Smoking Ban Opposition and the “Creative” Cigarette

The report notes that Hockney despised the smoking ban introduced by Tony Blair’s government, labeling Blair and Gordon Brown as a “dreary aesthetic Calvinistic prig.” He claimed that smoking was integral to his creative process, citing historic artists like Picasso, Matisse and Turner as lifelong smokers. Hockney’s habit of lighting up between brushstrokes was both a personal ritual and a public protest against what he saw as cultural over‑regulation.

From Yorkshire Roots to Californian Sun:A Seven‑Decade Evolution

Hockney’s career spanned painting, photography, printmaking, stage design and, later, digital art on iPads. He first gained fame for sun‑drenched Los Angeles pool scenes such as “A Bigger Splash” (1967) after moving there in 1964. In the 1990s he returned to his native Yorkshire, producing large‑scale seasonal landscapes, and during the COVID‑19 lockdown he embraced iPad technology, culminating in the 2021 exhibition “The Arrival of Spring .”

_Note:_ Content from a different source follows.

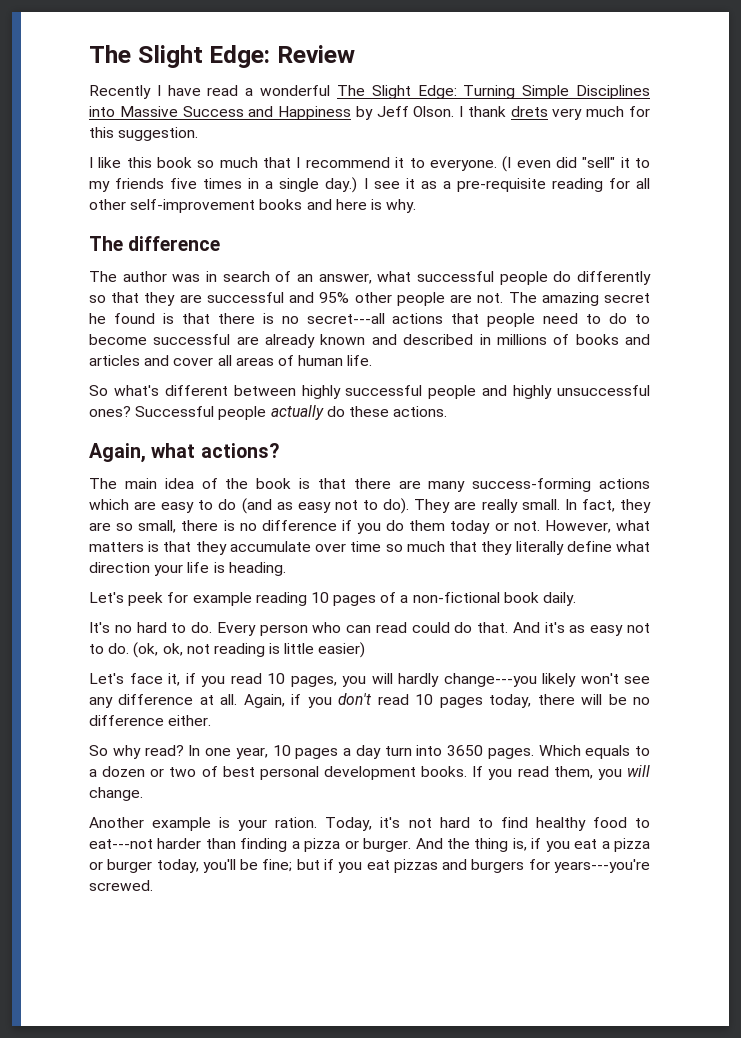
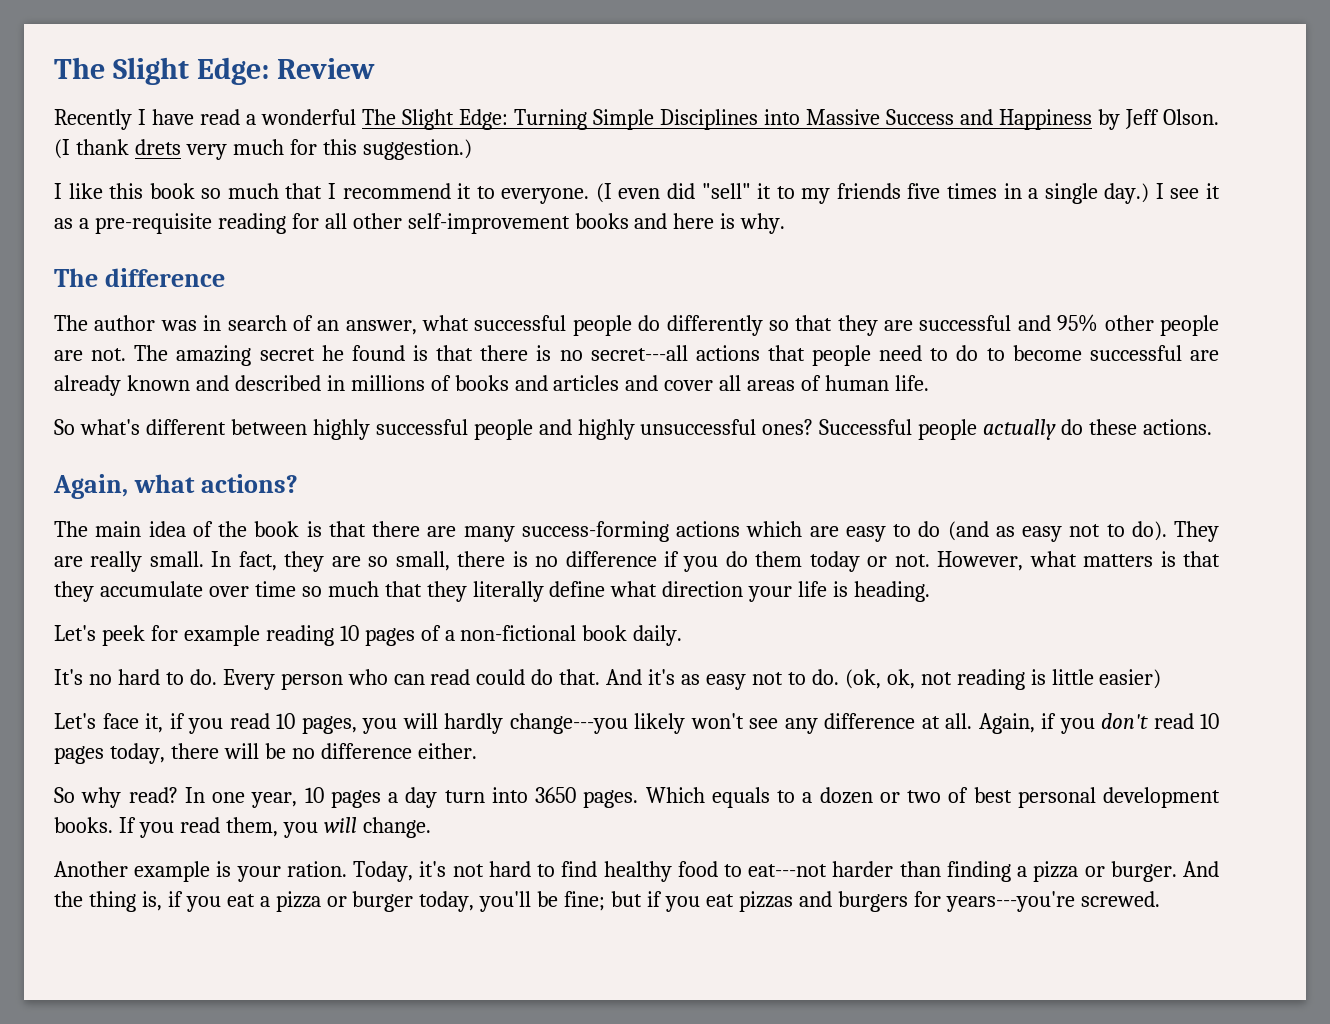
[459,106,464,117] I -> [54,139,70,159] (I
[118,127,199,141] suggestion. -> [362,139,472,160] suggestion.)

Family Eccentricities That Shaped a Non‑Conformist

The source highlights Hockney’s unconventional upbrigning: his mother Laura was a rare vegetarian, and his father Kenneth, an accounts clerk‑inventor, kept 20 labeled pairs of false teeth and ran a refurbished‑bicycle business. These quirks, combined with wartime pacifist harassment—neighbors paintig “coward” on their wall—instilled a resilience that echoed throughout Hockney’s artistic defiance.

Who Still Questions Hockney’s Royal Rejection?

One lingering query is whether the Royal Household ever pursued legal avenues to compel a portrait, a detail the source does not confirm. additionally, while Hockney criticized Freud’s portrait, the report does not reveal any direct response from Freud or the Royal Collection, leaving that artistic dispute partly unresolved.